## ABOUT THIS EXERCISE
For this listing, the lines between the one holding "(fp_arc (start -8.558" and the one holding "(fp_arc (start 8.638", inclusive, must be set down exactly.

··· SUPPLIED RECORDS

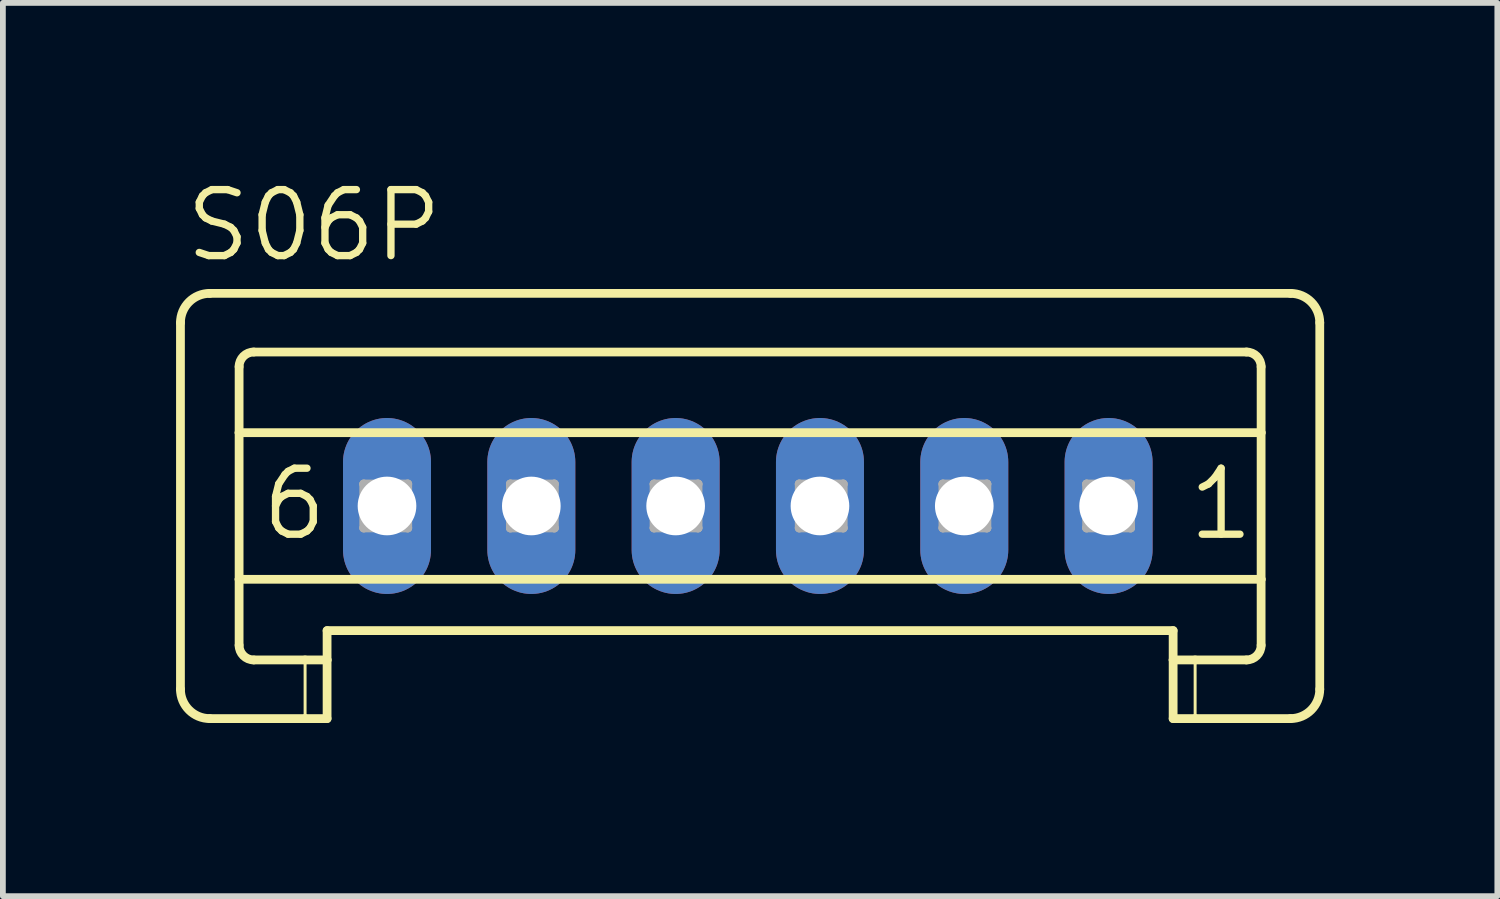
<source format=kicad_pcb>
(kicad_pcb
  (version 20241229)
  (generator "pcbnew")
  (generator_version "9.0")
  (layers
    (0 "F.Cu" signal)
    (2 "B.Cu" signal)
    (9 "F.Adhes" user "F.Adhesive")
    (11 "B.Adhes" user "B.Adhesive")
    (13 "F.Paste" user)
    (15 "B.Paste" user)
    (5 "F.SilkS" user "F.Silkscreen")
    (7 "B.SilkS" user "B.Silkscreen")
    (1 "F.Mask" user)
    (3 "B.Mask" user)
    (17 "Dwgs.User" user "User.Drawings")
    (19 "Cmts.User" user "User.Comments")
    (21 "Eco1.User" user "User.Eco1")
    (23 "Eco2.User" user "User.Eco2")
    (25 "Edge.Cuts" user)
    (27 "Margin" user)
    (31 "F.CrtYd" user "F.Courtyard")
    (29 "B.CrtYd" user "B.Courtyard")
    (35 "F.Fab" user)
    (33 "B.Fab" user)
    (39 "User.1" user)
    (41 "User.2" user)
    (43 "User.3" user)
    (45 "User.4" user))
  (footprint "S06P"
    (layer "F.Cu")
    (at 9.904 5.715)
    (property "Reference" "S06P" (at -9.803 -4.191 0) (layer "F.SilkS") (effects (font (size 1.143 1.143) (thickness 0.127)) (justify left bottom)))
    (fp_line (start -9.828 -3.175) (end -9.828 3.175) (stroke (width 0.152) (type solid)) (layer "F.SilkS"))
    (fp_line (start -9.32 -3.683) (end 9.4 -3.683) (stroke (width 0.152) (type solid)) (layer "F.SilkS"))
    (fp_line (start -8.812 -1.27) (end -8.812 -2.413) (stroke (width 0.152) (type solid)) (layer "F.SilkS"))
    (fp_line (start -8.812 -1.27) (end 8.892 -1.27) (stroke (width 0.152) (type solid)) (layer "F.SilkS"))
    (fp_line (start -8.812 1.27) (end -8.812 -1.27) (stroke (width 0.152) (type solid)) (layer "F.SilkS"))
    (fp_line (start -8.812 1.27) (end 8.892 1.27) (stroke (width 0.152) (type solid)) (layer "F.SilkS"))
    (fp_line (start -8.812 2.413) (end -8.812 1.27) (stroke (width 0.152) (type solid)) (layer "F.SilkS"))
    (fp_line (start -8.558 -2.667) (end 8.638 -2.667) (stroke (width 0.152) (type solid)) (layer "F.SilkS"))
    (fp_line (start -8.558 2.667) (end -7.669 2.667) (stroke (width 0.152) (type solid)) (layer "F.SilkS"))
    (fp_line (start -7.669 2.667) (end -7.669 3.683) (stroke (width 0.051) (type solid)) (layer "F.SilkS"))
    (fp_line (start -7.669 2.667) (end -7.288 2.667) (stroke (width 0.152) (type solid)) (layer "F.SilkS"))
    (fp_line (start -7.669 3.683) (end -9.32 3.683) (stroke (width 0.152) (type solid)) (layer "F.SilkS"))
    (fp_line (start -7.288 2.159) (end 7.368 2.159) (stroke (width 0.152) (type solid)) (layer "F.SilkS"))
    (fp_line (start -7.288 2.667) (end -7.288 2.159) (stroke (width 0.152) (type solid)) (layer "F.SilkS"))
    (fp_line (start -7.288 2.667) (end -7.288 3.683) (stroke (width 0.152) (type solid)) (layer "F.SilkS"))
    (fp_line (start -7.288 3.683) (end -7.669 3.683) (stroke (width 0.152) (type solid)) (layer "F.SilkS"))
    (fp_line (start 7.368 2.667) (end 7.368 2.159) (stroke (width 0.152) (type solid)) (layer "F.SilkS"))
    (fp_line (start 7.368 2.667) (end 7.749 2.667) (stroke (width 0.152) (type solid)) (layer "F.SilkS"))
    (fp_line (start 7.368 3.683) (end 7.368 2.667) (stroke (width 0.152) (type solid)) (layer "F.SilkS"))
    (fp_line (start 7.749 2.667) (end 7.749 3.683) (stroke (width 0.051) (type solid)) (layer "F.SilkS"))
    (fp_line (start 7.749 2.667) (end 8.638 2.667) (stroke (width 0.152) (type solid)) (layer "F.SilkS"))
    (fp_line (start 7.749 3.683) (end 7.368 3.683) (stroke (width 0.152) (type solid)) (layer "F.SilkS"))
    (fp_line (start 8.892 -1.27) (end 8.892 -2.413) (stroke (width 0.152) (type solid)) (layer "F.SilkS"))
    (fp_line (start 8.892 1.27) (end 8.892 -1.27) (stroke (width 0.152) (type solid)) (layer "F.SilkS"))
    (fp_line (start 8.892 2.413) (end 8.892 1.27) (stroke (width 0.152) (type solid)) (layer "F.SilkS"))
    (fp_line (start 9.4 3.683) (end 7.749 3.683) (stroke (width 0.152) (type solid)) (layer "F.SilkS"))
    (fp_line (start 9.908 -3.175) (end 9.908 3.175) (stroke (width 0.152) (type solid)) (layer "F.SilkS"))
    (fp_arc (start -9.828 -3.175) (mid -9.67921 -3.53421) (end -9.32 -3.683) (stroke (width 0.1524) (type solid)) (layer "F.SilkS"))
    (fp_arc (start -9.32 3.683) (mid -9.67921 3.53421) (end -9.828 3.175) (stroke (width 0.1524) (type solid)) (layer "F.SilkS"))
    (fp_arc (start -8.812 -2.413) (mid -8.737605 -2.592605) (end -8.558 -2.667) (stroke (width 0.1524) (type solid)) (layer "F.SilkS"))
    (fp_arc (start -8.558 2.667) (mid -8.737605 2.592605) (end -8.812 2.413) (stroke (width 0.1524) (type solid)) (layer "F.SilkS"))
    (fp_arc (start 8.638 -2.667) (mid 8.817605 -2.592605) (end 8.892 -2.413) (stroke (width 0.1524) (type solid)) (layer "F.SilkS"))
    (fp_arc (start 8.892 2.413) (mid 8.817605 2.592605) (end 8.638 2.667) (stroke (width 0.1524) (type solid)) (layer "F.SilkS"))
    (fp_arc (start 9.4 -3.683) (mid 9.75921 -3.53421) (end 9.908 -3.175) (stroke (width 0.1524) (type solid)) (layer "F.SilkS"))
    (fp_arc (start 9.908 3.175) (mid 9.75921 3.53421) (end 9.4 3.683) (stroke (width 0.1524) (type solid)) (layer "F.SilkS"))
    (fp_line (start -6.653 -0.381) (end -6.653 0.381) (stroke (width 0.152) (type solid)) (layer "F.Fab"))
    (fp_line (start -6.653 -0.381) (end -5.891 0.381) (stroke (width 0.152) (type solid)) (layer "F.Fab"))
    (fp_line (start -6.653 0.381) (end -5.891 0.381) (stroke (width 0.152) (type solid)) (layer "F.Fab"))
    (fp_line (start -5.891 -0.381) (end -6.653 -0.381) (stroke (width 0.152) (type solid)) (layer "F.Fab"))
    (fp_line (start -5.891 -0.381) (end -6.653 0.381) (stroke (width 0.152) (type solid)) (layer "F.Fab"))
    (fp_line (start -5.891 0.381) (end -5.891 -0.381) (stroke (width 0.152) (type solid)) (layer "F.Fab"))
    (fp_line (start -4.113 -0.381) (end -4.113 0.381) (stroke (width 0.152) (type solid)) (layer "F.Fab"))
    (fp_line (start -4.113 -0.381) (end -3.351 0.381) (stroke (width 0.152) (type solid)) (layer "F.Fab"))
    (fp_line (start -4.113 0.381) (end -3.351 0.381) (stroke (width 0.152) (type solid)) (layer "F.Fab"))
    (fp_line (start -3.351 -0.381) (end -4.113 -0.381) (stroke (width 0.152) (type solid)) (layer "F.Fab"))
    (fp_line (start -3.351 -0.381) (end -4.113 0.381) (stroke (width 0.152) (type solid)) (layer "F.Fab"))
    (fp_line (start -3.351 0.381) (end -3.351 -0.381) (stroke (width 0.152) (type solid)) (layer "F.Fab"))
    (fp_line (start -1.624 -0.381) (end -1.624 0.381) (stroke (width 0.152) (type solid)) (layer "F.Fab"))
    (fp_line (start -1.624 -0.381) (end -0.862 0.381) (stroke (width 0.152) (type solid)) (layer "F.Fab"))
    (fp_line (start -1.624 0.381) (end -0.862 0.381) (stroke (width 0.152) (type solid)) (layer "F.Fab"))
    (fp_line (start -0.862 -0.381) (end -1.624 -0.381) (stroke (width 0.152) (type solid)) (layer "F.Fab"))
    (fp_line (start -0.862 -0.381) (end -1.624 0.381) (stroke (width 0.152) (type solid)) (layer "F.Fab"))
    (fp_line (start -0.862 0.381) (end -0.862 -0.381) (stroke (width 0.152) (type solid)) (layer "F.Fab"))
    (fp_line (start 0.891 -0.381) (end 0.891 0.381) (stroke (width 0.152) (type solid)) (layer "F.Fab"))
    (fp_line (start 0.891 -0.381) (end 1.653 0.381) (stroke (width 0.152) (type solid)) (layer "F.Fab"))
    (fp_line (start 0.891 0.381) (end 1.653 0.381) (stroke (width 0.152) (type solid)) (layer "F.Fab"))
    (fp_line (start 1.653 -0.381) (end 0.891 -0.381) (stroke (width 0.152) (type solid)) (layer "F.Fab"))
    (fp_line (start 1.653 -0.381) (end 0.891 0.381) (stroke (width 0.152) (type solid)) (layer "F.Fab"))
    (fp_line (start 1.653 0.381) (end 1.653 -0.381) (stroke (width 0.152) (type solid)) (layer "F.Fab"))
    (fp_line (start 3.38 -0.381) (end 3.38 0.381) (stroke (width 0.152) (type solid)) (layer "F.Fab"))
    (fp_line (start 3.38 -0.381) (end 4.142 0.381) (stroke (width 0.152) (type solid)) (layer "F.Fab"))
    (fp_line (start 3.38 0.381) (end 4.142 0.381) (stroke (width 0.152) (type solid)) (layer "F.Fab"))
    (fp_line (start 4.142 -0.381) (end 3.38 -0.381) (stroke (width 0.152) (type solid)) (layer "F.Fab"))
    (fp_line (start 4.142 -0.381) (end 3.38 0.381) (stroke (width 0.152) (type solid)) (layer "F.Fab"))
    (fp_line (start 4.142 0.381) (end 4.142 -0.381) (stroke (width 0.152) (type solid)) (layer "F.Fab"))
    (fp_line (start 5.869 -0.381) (end 5.869 0.381) (stroke (width 0.152) (type solid)) (layer "F.Fab"))
    (fp_line (start 5.869 -0.381) (end 6.631 0.381) (stroke (width 0.152) (type solid)) (layer "F.Fab"))
    (fp_line (start 5.869 0.381) (end 6.631 0.381) (stroke (width 0.152) (type solid)) (layer "F.Fab"))
    (fp_line (start 6.631 -0.381) (end 5.869 -0.381) (stroke (width 0.152) (type solid)) (layer "F.Fab"))
    (fp_line (start 6.631 -0.381) (end 5.869 0.381) (stroke (width 0.152) (type solid)) (layer "F.Fab"))
    (fp_line (start 6.631 0.381) (end 6.631 -0.381) (stroke (width 0.152) (type solid)) (layer "F.Fab"))
    (fp_text user "1" (at 7.571 0.635 0) (layer "F.SilkS") (effects (font (size 1.143 1.143) (thickness 0.127)) (justify left bottom)))
    (fp_text user "6" (at -8.482 0.635 0) (layer "F.SilkS") (effects (font (size 1.143 1.143) (thickness 0.127)) (justify left bottom)))
    (pad "1" thru_hole oval (at 6.25 0 90) (size 3.048 1.524) (drill 1.016) (layers "*.Cu" "*.Mask"))
    (pad "2" thru_hole oval (at 3.75 0 90) (size 3.048 1.524) (drill 1.016) (layers "*.Cu" "*.Mask"))
    (pad "3" thru_hole oval (at 1.25 0 90) (size 3.048 1.524) (drill 1.016) (layers "*.Cu" "*.Mask"))
    (pad "4" thru_hole oval (at -1.25 0 90) (size 3.048 1.524) (drill 1.016) (layers "*.Cu" "*.Mask"))
    (pad "5" thru_hole oval (at -3.75 0 90) (size 3.048 1.524) (drill 1.016) (layers "*.Cu" "*.Mask"))
    (pad "6" thru_hole oval (at -6.25 0 90) (size 3.048 1.524) (drill 1.016) (layers "*.Cu" "*.Mask")))
  (gr_rect
    (start -3 -3)
    (end 22.888 12.474)
    (stroke (width 0.1) (type default))
    (fill no)
    (layer "Edge.Cuts")))
</source>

······

## SOLUTION TO THIS TASK
    (fp_arc (start -8.558 2.667) (mid -8.737605 2.592605) (end -8.812 2.413) (stroke (width 0.1524) (type solid)) (layer "F.SilkS"))
    (fp_arc (start 8.638 -2.667) (mid 8.817605 -2.592605) (end 8.892 -2.413) (stroke (width 0.1524) (type solid)) (layer "F.SilkS"))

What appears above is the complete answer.